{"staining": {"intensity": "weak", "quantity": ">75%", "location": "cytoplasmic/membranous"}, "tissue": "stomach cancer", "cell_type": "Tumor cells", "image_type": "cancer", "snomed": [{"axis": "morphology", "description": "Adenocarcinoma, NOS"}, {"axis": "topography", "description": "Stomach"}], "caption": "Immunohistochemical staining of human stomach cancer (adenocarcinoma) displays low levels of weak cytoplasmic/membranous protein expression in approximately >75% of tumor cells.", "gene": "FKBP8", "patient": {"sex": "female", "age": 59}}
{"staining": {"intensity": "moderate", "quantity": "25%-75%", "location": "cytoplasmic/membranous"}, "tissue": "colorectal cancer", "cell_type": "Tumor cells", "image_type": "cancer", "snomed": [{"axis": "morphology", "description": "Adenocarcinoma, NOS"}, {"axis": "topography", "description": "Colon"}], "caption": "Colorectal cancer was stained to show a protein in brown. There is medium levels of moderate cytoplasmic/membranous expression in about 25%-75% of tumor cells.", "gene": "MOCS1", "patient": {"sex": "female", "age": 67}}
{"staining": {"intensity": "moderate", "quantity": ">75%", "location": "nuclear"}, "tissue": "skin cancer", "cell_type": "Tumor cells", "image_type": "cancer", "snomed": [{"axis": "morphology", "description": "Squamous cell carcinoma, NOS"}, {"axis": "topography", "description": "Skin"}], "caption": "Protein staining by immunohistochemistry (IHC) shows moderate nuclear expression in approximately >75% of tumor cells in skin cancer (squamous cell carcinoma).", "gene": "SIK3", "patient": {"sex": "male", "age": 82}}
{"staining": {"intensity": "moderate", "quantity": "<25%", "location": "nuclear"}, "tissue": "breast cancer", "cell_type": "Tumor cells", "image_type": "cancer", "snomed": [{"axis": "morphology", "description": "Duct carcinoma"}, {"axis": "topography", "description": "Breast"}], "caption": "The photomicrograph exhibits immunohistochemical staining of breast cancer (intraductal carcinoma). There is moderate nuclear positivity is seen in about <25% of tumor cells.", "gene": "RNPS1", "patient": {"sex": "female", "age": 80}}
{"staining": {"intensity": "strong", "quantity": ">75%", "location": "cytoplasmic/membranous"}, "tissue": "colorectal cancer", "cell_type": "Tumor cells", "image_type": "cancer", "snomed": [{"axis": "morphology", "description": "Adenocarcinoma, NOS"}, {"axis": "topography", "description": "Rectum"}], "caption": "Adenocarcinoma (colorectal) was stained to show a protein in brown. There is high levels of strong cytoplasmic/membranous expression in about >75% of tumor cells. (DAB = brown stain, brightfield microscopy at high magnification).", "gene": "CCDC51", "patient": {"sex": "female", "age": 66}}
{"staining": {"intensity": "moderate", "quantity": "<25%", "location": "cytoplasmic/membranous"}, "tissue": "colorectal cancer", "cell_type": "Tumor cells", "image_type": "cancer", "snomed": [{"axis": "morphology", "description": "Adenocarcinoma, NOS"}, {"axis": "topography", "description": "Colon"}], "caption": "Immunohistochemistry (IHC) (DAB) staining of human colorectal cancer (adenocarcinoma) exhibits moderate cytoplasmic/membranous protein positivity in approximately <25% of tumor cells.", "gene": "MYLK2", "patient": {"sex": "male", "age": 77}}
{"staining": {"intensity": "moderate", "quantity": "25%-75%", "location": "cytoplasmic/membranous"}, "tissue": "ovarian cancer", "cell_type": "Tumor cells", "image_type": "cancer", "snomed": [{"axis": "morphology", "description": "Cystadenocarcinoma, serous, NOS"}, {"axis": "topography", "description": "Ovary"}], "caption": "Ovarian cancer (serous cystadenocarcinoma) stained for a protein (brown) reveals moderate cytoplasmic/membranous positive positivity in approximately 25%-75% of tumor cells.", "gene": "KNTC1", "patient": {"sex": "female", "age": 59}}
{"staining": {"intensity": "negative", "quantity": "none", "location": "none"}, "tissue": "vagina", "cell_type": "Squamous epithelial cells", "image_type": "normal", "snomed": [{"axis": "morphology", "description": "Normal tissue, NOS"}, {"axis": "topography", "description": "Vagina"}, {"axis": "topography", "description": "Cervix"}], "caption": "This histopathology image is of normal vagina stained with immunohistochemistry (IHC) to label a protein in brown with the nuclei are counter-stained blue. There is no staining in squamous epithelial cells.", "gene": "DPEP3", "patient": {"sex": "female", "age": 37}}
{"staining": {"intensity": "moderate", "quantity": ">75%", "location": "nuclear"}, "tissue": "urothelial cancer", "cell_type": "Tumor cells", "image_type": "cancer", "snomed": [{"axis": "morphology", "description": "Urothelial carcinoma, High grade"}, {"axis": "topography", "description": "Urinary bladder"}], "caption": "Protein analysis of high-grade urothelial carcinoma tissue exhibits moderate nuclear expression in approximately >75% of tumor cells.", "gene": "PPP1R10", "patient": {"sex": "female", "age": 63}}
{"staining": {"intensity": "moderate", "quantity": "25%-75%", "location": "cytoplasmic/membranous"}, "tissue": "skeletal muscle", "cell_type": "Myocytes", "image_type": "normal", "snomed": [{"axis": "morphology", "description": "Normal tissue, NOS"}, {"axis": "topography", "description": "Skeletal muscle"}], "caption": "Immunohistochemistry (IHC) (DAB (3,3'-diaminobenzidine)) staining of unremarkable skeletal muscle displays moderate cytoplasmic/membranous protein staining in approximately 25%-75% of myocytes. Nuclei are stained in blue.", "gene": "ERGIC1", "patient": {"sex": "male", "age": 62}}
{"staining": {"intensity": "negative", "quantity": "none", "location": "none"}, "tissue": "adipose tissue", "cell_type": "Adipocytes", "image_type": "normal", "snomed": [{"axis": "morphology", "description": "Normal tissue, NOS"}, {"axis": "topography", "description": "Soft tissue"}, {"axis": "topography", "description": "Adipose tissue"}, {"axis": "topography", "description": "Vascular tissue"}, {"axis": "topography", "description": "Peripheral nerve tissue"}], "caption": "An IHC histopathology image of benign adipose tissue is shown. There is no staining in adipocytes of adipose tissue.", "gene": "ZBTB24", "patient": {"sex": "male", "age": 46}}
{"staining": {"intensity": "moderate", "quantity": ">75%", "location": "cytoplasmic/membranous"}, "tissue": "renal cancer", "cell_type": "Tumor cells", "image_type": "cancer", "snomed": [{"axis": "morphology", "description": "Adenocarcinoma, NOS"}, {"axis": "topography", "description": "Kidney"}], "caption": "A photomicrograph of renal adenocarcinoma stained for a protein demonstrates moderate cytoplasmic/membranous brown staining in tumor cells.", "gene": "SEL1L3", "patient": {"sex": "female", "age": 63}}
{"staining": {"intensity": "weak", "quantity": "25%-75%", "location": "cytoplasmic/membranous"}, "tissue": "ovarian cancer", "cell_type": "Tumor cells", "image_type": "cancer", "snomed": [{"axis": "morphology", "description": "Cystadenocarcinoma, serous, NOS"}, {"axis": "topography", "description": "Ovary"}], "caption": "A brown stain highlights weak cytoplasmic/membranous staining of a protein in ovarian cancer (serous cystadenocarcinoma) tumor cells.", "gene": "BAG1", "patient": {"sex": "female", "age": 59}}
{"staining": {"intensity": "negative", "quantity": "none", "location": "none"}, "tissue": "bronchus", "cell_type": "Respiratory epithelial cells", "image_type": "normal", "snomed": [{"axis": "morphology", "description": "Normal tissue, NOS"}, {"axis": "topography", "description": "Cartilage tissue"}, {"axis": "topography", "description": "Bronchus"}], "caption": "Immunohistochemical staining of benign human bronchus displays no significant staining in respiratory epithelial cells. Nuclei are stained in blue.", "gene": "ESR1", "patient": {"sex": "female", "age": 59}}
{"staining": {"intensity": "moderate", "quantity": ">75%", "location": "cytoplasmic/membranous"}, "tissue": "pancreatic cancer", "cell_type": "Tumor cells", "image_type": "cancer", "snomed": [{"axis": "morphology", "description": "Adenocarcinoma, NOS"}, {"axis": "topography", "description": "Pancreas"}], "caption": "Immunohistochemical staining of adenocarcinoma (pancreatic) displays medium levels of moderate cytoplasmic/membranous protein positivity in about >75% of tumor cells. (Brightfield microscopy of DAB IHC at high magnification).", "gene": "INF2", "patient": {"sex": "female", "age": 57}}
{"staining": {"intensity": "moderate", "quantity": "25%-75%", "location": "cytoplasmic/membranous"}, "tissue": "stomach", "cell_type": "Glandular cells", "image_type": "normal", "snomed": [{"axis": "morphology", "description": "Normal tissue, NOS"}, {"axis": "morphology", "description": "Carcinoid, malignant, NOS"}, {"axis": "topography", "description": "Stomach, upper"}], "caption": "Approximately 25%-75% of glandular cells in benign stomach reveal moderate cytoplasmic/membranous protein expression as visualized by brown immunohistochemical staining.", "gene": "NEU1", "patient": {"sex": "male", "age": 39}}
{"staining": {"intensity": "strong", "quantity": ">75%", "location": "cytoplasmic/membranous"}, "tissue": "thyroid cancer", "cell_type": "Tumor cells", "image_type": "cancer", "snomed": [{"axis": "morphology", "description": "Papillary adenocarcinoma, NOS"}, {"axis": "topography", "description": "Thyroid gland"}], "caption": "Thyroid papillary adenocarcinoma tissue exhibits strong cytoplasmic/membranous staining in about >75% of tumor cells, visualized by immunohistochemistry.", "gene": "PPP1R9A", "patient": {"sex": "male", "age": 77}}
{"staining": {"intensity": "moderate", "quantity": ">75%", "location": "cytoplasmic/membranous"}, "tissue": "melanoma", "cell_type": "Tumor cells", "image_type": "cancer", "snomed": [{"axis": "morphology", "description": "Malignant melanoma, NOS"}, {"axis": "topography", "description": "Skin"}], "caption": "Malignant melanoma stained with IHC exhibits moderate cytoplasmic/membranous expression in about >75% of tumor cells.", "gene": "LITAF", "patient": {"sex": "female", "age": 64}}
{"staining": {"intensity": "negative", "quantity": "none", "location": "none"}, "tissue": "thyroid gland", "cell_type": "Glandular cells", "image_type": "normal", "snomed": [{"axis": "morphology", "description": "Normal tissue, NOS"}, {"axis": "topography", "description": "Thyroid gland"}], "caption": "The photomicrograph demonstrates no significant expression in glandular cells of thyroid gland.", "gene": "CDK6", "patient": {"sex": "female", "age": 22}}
◇ ◇ ◇ ◇ ◇ ◇ ◇
#### [Your task]
The required output is every line above from the one with "staining of adenocarcinoma" down to the one with "25%-75% of glandular", restated word for word, ends included.

#### [Task solution]
{"staining": {"intensity": "moderate", "quantity": ">75%", "location": "cytoplasmic/membranous"}, "tissue": "pancreatic cancer", "cell_type": "Tumor cells", "image_type": "cancer", "snomed": [{"axis": "morphology", "description": "Adenocarcinoma, NOS"}, {"axis": "topography", "description": "Pancreas"}], "caption": "Immunohistochemical staining of adenocarcinoma (pancreatic) displays medium levels of moderate cytoplasmic/membranous protein positivity in about >75% of tumor cells. (Brightfield microscopy of DAB IHC at high magnification).", "gene": "INF2", "patient": {"sex": "female", "age": 57}}
{"staining": {"intensity": "moderate", "quantity": "25%-75%", "location": "cytoplasmic/membranous"}, "tissue": "stomach", "cell_type": "Glandular cells", "image_type": "normal", "snomed": [{"axis": "morphology", "description": "Normal tissue, NOS"}, {"axis": "morphology", "description": "Carcinoid, malignant, NOS"}, {"axis": "topography", "description": "Stomach, upper"}], "caption": "Approximately 25%-75% of glandular cells in benign stomach reveal moderate cytoplasmic/membranous protein expression as visualized by brown immunohistochemical staining.", "gene": "NEU1", "patient": {"sex": "male", "age": 39}}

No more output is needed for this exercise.